Manuel Portela

2papers

2 Papers

AIMar 24, 2022
Human Response to an AI-Based Decision Support System: A User Study on the Effects of Accuracy and Bias

David Solans, Andrea Beretta, Manuel Portela et al.

Artificial Intelligence (AI) is increasingly used to build Decision Support Systems (DSS) across many domains. This paper describes a series of experiments designed to observe human response to different characteristics of a DSS such as accuracy and bias, particularly the extent to which participants rely on the DSS, and the performance they achieve. In our experiments, participants play a simple online game inspired by so-called "wildcat" (i.e., exploratory) drilling for oil. The landscape has two layers: a visible layer describing the costs (terrain), and a hidden layer describing the reward (oil yield). Participants in the control group play the game without receiving any assistance, while in treatment groups they are assisted by a DSS suggesting places to drill. For certain treatments, the DSS does not consider costs, but only rewards, which introduces a bias that is observable by users. Between subjects, we vary the accuracy and bias of the DSS, and observe the participants' total score, time to completion, the extent to which they follow or ignore suggestions. We also measure the acceptability of the DSS in an exit survey. Our results show that participants tend to score better with the DSS, that the score increase is due to users following the DSS advice, and related to the difficulty of the game and the accuracy of the DSS. We observe that this setting elicits mostly rational behavior from participants, who place a moderate amount of trust in the DSS and show neither algorithmic aversion (under-reliance) nor automation bias (over-reliance).However, their stated willingness to accept the DSS in the exit survey seems less sensitive to the accuracy of the DSS than their behavior, suggesting that users are only partially aware of the (lack of) accuracy of the DSS.

SEJan 17, 2022
Stepwise Migration of a Monolith to a Microservices Architecture: Performance and Migration Effort Evaluation

Diogo Faustino, Nuno Gonçalves, Manuel Portela et al.

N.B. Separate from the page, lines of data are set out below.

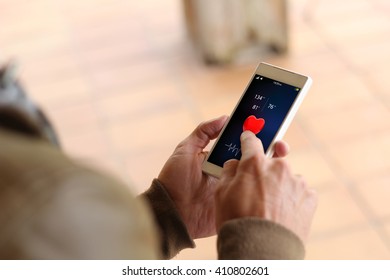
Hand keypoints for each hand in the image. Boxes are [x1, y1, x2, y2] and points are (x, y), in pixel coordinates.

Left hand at [158, 117, 289, 238]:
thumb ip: (203, 132)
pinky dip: (264, 194)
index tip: (271, 130)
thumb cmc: (174, 179)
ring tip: (282, 164)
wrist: (170, 212)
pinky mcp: (235, 206)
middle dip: (270, 152)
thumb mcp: (185, 150)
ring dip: (270, 172)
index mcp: (221, 159)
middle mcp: (230, 173)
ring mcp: (234, 190)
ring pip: (257, 179)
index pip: (242, 146)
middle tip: (281, 147)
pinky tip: (276, 187)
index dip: (257, 138)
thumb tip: (224, 117)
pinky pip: (252, 199)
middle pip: (254, 161)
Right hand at [215, 131, 316, 241]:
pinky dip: (292, 199)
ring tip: (269, 208)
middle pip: (271, 161)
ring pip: (286, 177)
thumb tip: (235, 163)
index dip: (247, 139)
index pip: (251, 141)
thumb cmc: (237, 221)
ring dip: (279, 186)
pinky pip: (299, 192)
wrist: (262, 251)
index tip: (248, 137)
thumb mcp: (221, 194)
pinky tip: (282, 213)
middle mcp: (279, 167)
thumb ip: (229, 171)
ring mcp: (297, 182)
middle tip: (255, 190)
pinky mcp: (309, 198)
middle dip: (263, 171)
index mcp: (255, 163)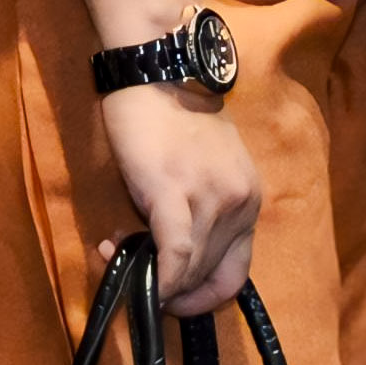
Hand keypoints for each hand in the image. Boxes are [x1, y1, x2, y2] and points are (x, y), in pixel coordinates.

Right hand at [101, 82, 263, 318]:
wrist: (159, 67)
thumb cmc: (173, 113)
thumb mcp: (206, 168)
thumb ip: (199, 209)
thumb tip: (171, 254)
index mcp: (249, 198)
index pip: (235, 273)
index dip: (202, 297)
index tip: (171, 296)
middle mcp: (239, 203)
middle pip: (207, 276)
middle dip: (169, 289)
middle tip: (134, 273)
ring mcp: (212, 199)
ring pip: (188, 271)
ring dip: (152, 279)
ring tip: (116, 253)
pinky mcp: (176, 192)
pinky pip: (173, 256)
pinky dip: (157, 279)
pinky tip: (130, 275)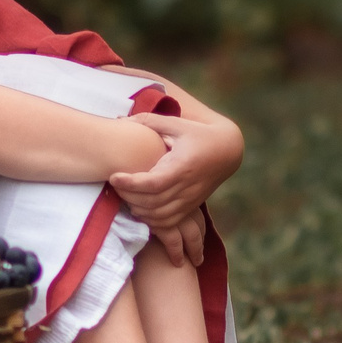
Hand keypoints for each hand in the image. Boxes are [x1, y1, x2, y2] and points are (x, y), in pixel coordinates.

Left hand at [109, 110, 241, 265]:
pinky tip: (139, 208)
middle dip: (128, 196)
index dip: (130, 184)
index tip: (113, 177)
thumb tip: (121, 119)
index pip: (153, 183)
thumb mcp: (177, 124)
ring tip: (124, 195)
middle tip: (114, 184)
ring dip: (137, 209)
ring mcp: (189, 200)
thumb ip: (149, 121)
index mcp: (182, 166)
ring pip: (158, 216)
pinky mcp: (190, 207)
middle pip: (152, 202)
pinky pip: (168, 222)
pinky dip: (150, 220)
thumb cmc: (198, 134)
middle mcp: (186, 187)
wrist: (227, 151)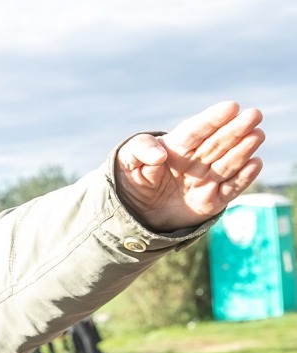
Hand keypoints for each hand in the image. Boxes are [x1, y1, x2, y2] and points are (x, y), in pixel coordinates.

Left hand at [114, 101, 263, 231]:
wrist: (137, 213)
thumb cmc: (134, 179)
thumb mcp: (127, 161)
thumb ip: (141, 151)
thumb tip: (160, 156)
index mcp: (177, 146)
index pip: (196, 130)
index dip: (213, 119)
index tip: (231, 107)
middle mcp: (196, 160)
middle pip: (218, 142)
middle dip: (236, 129)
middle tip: (254, 115)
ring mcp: (206, 179)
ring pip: (228, 163)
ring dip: (243, 149)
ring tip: (256, 135)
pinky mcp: (213, 200)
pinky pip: (230, 189)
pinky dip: (243, 178)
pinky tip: (255, 163)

The agility inherent to today's business promotes the definition of software architectures where the business entities are decoupled into modules and/or services. However, there are advantages in having a rich domain model, where domain entities are tightly connected, because it fosters an initial quick development. On the other hand, the split of the business logic into modules and/or services, its encapsulation through well-defined interfaces and the introduction of inter-service communication introduces a cost in terms of performance. In this paper we analyze the stepwise migrating of a monolith, using a rich domain object, into a microservice architecture, where a modular monolith architecture is used as an intermediate step. The impact on the migration effort and on performance is measured for both steps. Current state of the art analyses the migration of monolith systems to a microservices architecture, but we observed that migration effort and performance issues are already significant in the migration to a modular monolith. Therefore, a clear distinction is established for each one of the steps, which may inform software architects on the planning of the migration of monolith systems. In particular, the trade-offs of doing all the migration process or just migrating to a modular monolith.